Since bromocriptine can reverse insulin resistance, glucose intolerance and fattening by its i.c.v. injection, the present observed effects on hepatic glucose and lipid metabolism may be the indirect result of its treatment effects on the entire neuroendocrine axis, not only by influencing the VMH and SCN as described above and reducing neuropeptide Y and corticotropin levels in the paraventricular hypothalamus as previously described [45], and such is the topic of our ongoing investigation. Such centrally elicited effects of bromocriptine do not preclude any additional direct peripheral effects of the therapy to produce the results described herein and such considerations are the focus of our ongoing investigation. The bromocriptine effect on liver insulin signaling pathway proteins and redox status as it relates to its impact on lipogenesis and gluconeogenesis remain as yet undetermined and the results of this study suggest that such investigations are warranted. It should be appreciated that while the small reduction in food consumption with bromocriptine treatment observed in this study may contribute to its overall effects on metabolic status, such small reductions (in low fat content food) are not large enough to explain the large reductions in body fat, liver fat, insulin resistance, or hypertension, and indeed previous studies have demonstrated improvements in insulin resistance and body fat of bromocriptine treated animals without any change in feeding [5, 6, 10].

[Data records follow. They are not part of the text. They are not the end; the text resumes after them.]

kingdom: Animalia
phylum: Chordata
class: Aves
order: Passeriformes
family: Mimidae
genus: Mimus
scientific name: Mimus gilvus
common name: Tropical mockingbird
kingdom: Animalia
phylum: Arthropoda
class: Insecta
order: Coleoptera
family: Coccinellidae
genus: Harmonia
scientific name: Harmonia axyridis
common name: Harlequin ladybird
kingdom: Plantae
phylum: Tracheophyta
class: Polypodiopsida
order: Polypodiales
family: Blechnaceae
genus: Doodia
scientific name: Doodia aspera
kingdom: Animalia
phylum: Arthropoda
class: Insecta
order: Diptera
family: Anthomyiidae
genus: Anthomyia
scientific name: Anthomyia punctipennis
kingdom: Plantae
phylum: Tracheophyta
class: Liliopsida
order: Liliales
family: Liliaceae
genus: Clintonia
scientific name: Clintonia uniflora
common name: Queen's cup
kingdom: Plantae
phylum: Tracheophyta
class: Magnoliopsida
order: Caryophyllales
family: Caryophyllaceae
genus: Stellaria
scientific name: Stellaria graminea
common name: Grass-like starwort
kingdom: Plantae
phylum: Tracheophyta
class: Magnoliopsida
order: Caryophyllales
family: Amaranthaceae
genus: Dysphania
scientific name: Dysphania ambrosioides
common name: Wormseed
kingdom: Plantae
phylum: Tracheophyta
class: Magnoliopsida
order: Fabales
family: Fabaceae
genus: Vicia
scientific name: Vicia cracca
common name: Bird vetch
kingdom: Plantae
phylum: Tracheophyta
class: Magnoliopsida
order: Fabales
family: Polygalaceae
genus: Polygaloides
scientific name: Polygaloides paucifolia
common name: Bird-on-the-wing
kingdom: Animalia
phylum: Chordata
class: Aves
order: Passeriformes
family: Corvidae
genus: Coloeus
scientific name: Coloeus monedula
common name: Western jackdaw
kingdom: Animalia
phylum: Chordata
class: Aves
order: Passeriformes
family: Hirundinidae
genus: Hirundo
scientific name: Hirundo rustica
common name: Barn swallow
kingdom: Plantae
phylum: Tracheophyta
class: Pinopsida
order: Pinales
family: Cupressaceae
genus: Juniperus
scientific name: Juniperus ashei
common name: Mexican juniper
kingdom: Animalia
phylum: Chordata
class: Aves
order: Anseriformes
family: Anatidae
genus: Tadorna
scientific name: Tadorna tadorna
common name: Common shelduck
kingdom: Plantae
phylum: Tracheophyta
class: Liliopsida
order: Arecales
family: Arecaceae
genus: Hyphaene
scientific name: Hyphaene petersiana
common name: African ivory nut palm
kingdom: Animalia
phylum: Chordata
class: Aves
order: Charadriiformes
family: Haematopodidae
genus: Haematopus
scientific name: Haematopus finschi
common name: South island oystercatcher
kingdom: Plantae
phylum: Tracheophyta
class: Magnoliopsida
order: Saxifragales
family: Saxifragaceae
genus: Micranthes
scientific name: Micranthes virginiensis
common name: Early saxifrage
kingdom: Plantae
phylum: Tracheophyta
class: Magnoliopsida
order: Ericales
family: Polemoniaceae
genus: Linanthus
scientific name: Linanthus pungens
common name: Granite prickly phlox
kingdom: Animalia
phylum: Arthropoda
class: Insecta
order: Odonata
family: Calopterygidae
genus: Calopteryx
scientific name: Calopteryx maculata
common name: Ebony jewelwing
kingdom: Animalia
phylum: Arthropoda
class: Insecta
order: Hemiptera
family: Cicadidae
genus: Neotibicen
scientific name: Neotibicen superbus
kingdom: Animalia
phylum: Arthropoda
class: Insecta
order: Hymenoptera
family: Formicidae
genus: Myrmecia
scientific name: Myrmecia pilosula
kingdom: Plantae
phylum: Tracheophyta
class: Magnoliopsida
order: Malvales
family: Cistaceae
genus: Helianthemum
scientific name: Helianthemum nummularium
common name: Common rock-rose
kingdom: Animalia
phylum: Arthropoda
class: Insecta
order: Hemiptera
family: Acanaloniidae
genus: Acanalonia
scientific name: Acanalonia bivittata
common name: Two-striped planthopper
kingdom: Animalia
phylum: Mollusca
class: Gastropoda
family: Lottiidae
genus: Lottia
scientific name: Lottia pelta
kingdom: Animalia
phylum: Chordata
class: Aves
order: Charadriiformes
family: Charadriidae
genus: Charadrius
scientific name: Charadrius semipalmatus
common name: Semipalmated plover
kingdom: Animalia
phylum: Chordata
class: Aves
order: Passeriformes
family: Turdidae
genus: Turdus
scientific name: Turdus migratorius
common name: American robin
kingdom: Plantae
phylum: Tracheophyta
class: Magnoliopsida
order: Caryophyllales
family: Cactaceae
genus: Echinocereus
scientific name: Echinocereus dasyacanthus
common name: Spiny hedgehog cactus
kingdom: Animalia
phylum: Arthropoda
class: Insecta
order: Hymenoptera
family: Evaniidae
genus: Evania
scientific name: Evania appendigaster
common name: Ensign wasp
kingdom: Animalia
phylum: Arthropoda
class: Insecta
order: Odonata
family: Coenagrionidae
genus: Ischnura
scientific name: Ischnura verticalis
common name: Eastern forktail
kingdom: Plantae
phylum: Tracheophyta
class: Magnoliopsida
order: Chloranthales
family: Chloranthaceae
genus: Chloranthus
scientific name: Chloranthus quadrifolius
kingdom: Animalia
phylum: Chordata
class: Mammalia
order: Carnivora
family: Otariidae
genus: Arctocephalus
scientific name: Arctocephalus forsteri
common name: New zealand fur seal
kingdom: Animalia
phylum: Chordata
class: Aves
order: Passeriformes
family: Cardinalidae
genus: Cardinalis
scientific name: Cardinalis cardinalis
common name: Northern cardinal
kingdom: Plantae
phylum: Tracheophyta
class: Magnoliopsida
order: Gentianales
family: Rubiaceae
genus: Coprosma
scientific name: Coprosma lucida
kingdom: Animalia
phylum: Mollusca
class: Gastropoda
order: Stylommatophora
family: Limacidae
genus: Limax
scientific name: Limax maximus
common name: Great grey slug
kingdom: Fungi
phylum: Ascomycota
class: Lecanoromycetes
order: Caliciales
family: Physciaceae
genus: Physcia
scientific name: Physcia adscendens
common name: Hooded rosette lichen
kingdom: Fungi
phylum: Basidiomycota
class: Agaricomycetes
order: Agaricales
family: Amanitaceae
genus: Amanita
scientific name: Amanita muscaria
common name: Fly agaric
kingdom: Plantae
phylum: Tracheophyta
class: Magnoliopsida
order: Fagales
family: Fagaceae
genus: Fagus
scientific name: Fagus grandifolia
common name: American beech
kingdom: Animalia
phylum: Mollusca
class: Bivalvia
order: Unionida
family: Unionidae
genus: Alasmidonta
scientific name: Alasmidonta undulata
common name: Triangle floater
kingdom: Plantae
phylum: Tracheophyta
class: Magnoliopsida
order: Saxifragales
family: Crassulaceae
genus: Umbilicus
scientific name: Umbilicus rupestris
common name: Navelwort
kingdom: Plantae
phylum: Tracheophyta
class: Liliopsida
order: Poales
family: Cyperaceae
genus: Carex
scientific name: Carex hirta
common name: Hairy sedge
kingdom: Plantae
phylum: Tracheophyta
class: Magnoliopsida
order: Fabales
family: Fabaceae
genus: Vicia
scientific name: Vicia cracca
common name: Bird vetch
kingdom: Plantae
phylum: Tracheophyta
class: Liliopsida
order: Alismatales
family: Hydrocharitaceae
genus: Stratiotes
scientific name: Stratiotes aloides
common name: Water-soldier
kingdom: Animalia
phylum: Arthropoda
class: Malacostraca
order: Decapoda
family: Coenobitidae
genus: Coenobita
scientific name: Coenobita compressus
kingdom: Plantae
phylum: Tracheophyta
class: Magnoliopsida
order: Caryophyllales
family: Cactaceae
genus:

Respecting neuroendocrine impact on blood pressure in MS, reductions in hyperleptinemia and elevated plasma NE can interact to reduce vasoconstriction and hypertension (reviewed in [1]) and marked improvements in these plasma parameters and of hypertension were observed following bromocriptine treatment of SHR rats. Moreover, we have observed a strong hypertensive effect of VMH NE plus 5HT infusion into the VMH of normal rats [10] and in the present study bromocriptine treatment reduced elevated VMH NE and 5HT activities in these SHR rats to normal levels. Previous studies have likewise documented an anti-hypertensive effect of bromocriptine in SHR rats and investigations into mechanisms of this bromocriptine-induced effect suggest both complex central and peripheral actions of the agent to reduce sympathetic tone, plasma NE level, and vasoconstriction [106, 121‐127].

In summary, timed bromocriptine treatment reduces overactive noradrenergic and serotonergic activities at the VMH of hypertensive, obese, insulin resistant SHR rats, activities of which have previously been demonstrated to predispose to insulin resistance, hypertension, and fattening ([7], reviewed in [1]). This bromocriptine treatment also reduces hypertension and neuroendocrine stimuli for hepatic insulin resistance and lipid accumulation, particularly increased sympathetic drive, hyperinsulinemia, hyperleptinemia, and reduced plasma adiponectin. Its effects to reduce liver lipid content and gluconeogenic capacity at the level of the liver are coupled to a reduction of multiple activated pro-inflammatory protein pathways that concurrently induce transcriptional master activators of lipogenesis and gluconeogenesis. Simultaneously, such bromocriptine treatment also reduces major transcription factors that increase FFA oxidative capacity of the liver, which in and of itself may contribute to the drug-induced reduction in gluconeogenic enzyme levels. Available evidence suggests that these peripheral effects of bromocriptine are likely functionally linked to its impact on hypothalamic, particularly SCN and VMH activities.